== Segment start ==
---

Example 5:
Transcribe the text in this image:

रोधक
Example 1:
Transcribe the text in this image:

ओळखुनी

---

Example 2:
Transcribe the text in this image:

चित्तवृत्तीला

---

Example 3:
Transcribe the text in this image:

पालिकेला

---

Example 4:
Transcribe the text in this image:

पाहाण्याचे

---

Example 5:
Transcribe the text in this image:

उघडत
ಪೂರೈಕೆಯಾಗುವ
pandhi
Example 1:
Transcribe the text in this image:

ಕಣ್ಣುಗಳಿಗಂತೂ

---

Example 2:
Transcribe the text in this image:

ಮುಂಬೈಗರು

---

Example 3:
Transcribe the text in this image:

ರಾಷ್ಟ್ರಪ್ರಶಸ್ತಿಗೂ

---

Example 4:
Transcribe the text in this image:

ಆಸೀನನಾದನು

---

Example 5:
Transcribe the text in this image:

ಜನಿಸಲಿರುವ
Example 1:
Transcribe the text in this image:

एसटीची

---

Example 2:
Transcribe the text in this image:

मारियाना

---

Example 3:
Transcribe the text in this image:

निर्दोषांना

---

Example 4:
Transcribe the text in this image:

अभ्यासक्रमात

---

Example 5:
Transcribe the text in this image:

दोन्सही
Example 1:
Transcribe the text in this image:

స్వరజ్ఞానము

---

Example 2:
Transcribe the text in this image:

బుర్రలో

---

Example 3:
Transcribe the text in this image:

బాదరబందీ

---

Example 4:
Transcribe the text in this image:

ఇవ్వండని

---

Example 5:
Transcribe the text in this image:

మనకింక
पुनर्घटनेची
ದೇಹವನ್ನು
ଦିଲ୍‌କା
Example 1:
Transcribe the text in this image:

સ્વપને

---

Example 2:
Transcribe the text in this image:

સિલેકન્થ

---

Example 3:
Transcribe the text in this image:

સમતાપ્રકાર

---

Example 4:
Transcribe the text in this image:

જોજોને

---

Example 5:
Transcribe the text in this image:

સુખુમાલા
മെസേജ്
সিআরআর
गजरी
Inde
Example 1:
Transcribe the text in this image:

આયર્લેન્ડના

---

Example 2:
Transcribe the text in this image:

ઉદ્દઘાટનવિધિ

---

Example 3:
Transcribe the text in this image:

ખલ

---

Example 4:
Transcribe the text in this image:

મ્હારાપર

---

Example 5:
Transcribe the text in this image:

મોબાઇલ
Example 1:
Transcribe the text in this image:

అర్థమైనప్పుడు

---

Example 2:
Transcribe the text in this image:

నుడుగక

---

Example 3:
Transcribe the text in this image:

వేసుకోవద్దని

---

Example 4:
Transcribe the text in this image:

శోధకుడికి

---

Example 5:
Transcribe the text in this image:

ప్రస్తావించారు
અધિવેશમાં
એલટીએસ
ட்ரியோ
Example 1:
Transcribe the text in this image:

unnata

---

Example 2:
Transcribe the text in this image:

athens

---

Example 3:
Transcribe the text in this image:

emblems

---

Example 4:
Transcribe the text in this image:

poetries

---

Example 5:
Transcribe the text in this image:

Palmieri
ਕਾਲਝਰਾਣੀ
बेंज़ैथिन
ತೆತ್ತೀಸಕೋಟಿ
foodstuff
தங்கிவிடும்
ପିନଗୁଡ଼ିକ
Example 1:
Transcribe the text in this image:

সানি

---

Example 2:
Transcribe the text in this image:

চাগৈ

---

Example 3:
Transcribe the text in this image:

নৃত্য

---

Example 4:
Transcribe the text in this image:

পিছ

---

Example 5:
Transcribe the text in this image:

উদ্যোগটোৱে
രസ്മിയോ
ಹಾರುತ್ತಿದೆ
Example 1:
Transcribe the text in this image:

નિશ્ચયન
== Segment end ==
▸ TASK BRIEF: Transcribe all of the data so that each line matches the source exactly.

▸ SOLVED EXERCISE:
---

Example 5:
Transcribe the text in this image:

रोधक
Example 1:
Transcribe the text in this image:

ओळखुनी

---

Example 2:
Transcribe the text in this image:

चित्तवृत्तीला

---

Example 3:
Transcribe the text in this image:

पालिकेला

---

Example 4:
Transcribe the text in this image:

पाहाण्याचे

---

Example 5:
Transcribe the text in this image:

उघडत
ಪೂರೈಕೆಯಾಗುವ
pandhi
Example 1:
Transcribe the text in this image:

ಕಣ್ಣುಗಳಿಗಂತೂ

---

Example 2:
Transcribe the text in this image:

ಮುಂಬೈಗರು

---

Example 3:
Transcribe the text in this image:

ರಾಷ್ಟ್ರಪ್ರಶಸ್ತಿಗೂ

---

Example 4:
Transcribe the text in this image:

ಆಸೀನನಾದನು

---

Example 5:
Transcribe the text in this image:

ಜನಿಸಲಿರುವ
Example 1:
Transcribe the text in this image:

एसटीची

---

Example 2:
Transcribe the text in this image:

मारियाना

---

Example 3:
Transcribe the text in this image:

निर्दोषांना

---

Example 4:
Transcribe the text in this image:

अभ्यासक्रमात

---

Example 5:
Transcribe the text in this image:

दोन्सही
Example 1:
Transcribe the text in this image:

స్వరజ్ఞానము

---

Example 2:
Transcribe the text in this image:

బుర్రలో

---

Example 3:
Transcribe the text in this image:

బాదరబందీ

---

Example 4:
Transcribe the text in this image:

ఇవ్వండని

---

Example 5:
Transcribe the text in this image:

మనకింక
पुनर्घटनेची
ದೇಹವನ್ನು
ଦିଲ୍‌କା
Example 1:
Transcribe the text in this image:

સ્વપને

---

Example 2:
Transcribe the text in this image:

સિલેકન્થ

---

Example 3:
Transcribe the text in this image:

સમતાપ્રકાર

---

Example 4:
Transcribe the text in this image:

જોજોને

---

Example 5:
Transcribe the text in this image:

સુખુમાલા
മെസേജ്
সিআরআর
गजरी
Inde
Example 1:
Transcribe the text in this image:

આયર્લેન્ડના

---

Example 2:
Transcribe the text in this image:

ઉદ્દઘાટનવિધિ

---

Example 3:
Transcribe the text in this image:

ખલ

---

Example 4:
Transcribe the text in this image:

મ્હારાપર

---

Example 5:
Transcribe the text in this image:

મોબાઇલ
Example 1:
Transcribe the text in this image:

అర్థమైనప్పుడు

---

Example 2:
Transcribe the text in this image:

నుడుగక

---

Example 3:
Transcribe the text in this image:

వేసుకోవద్దని

---

Example 4:
Transcribe the text in this image:

శోధకుడికి

---

Example 5:
Transcribe the text in this image:

ప్రస్తావించారు
અધિવેશમાં
એલટીએસ
ட்ரியோ
Example 1:
Transcribe the text in this image:

unnata

---

Example 2:
Transcribe the text in this image:

athens

---

Example 3:
Transcribe the text in this image:

emblems

---

Example 4:
Transcribe the text in this image:

poetries

---

Example 5:
Transcribe the text in this image:

Palmieri
ਕਾਲਝਰਾਣੀ
बेंज़ैथिन
ತೆತ್ತೀಸಕೋಟಿ
foodstuff
தங்கிவிடும்
ପିନଗୁଡ଼ିକ
Example 1:
Transcribe the text in this image:

সানি

---

Example 2:
Transcribe the text in this image:

চাগৈ

---

Example 3:
Transcribe the text in this image:

নৃত্য

---

Example 4:
Transcribe the text in this image:

পিছ

---

Example 5:
Transcribe the text in this image:

উদ্যোগটোৱে
രസ്മിയോ
ಹಾರುತ್ತಿದೆ
Example 1:
Transcribe the text in this image:

નિશ્ચયન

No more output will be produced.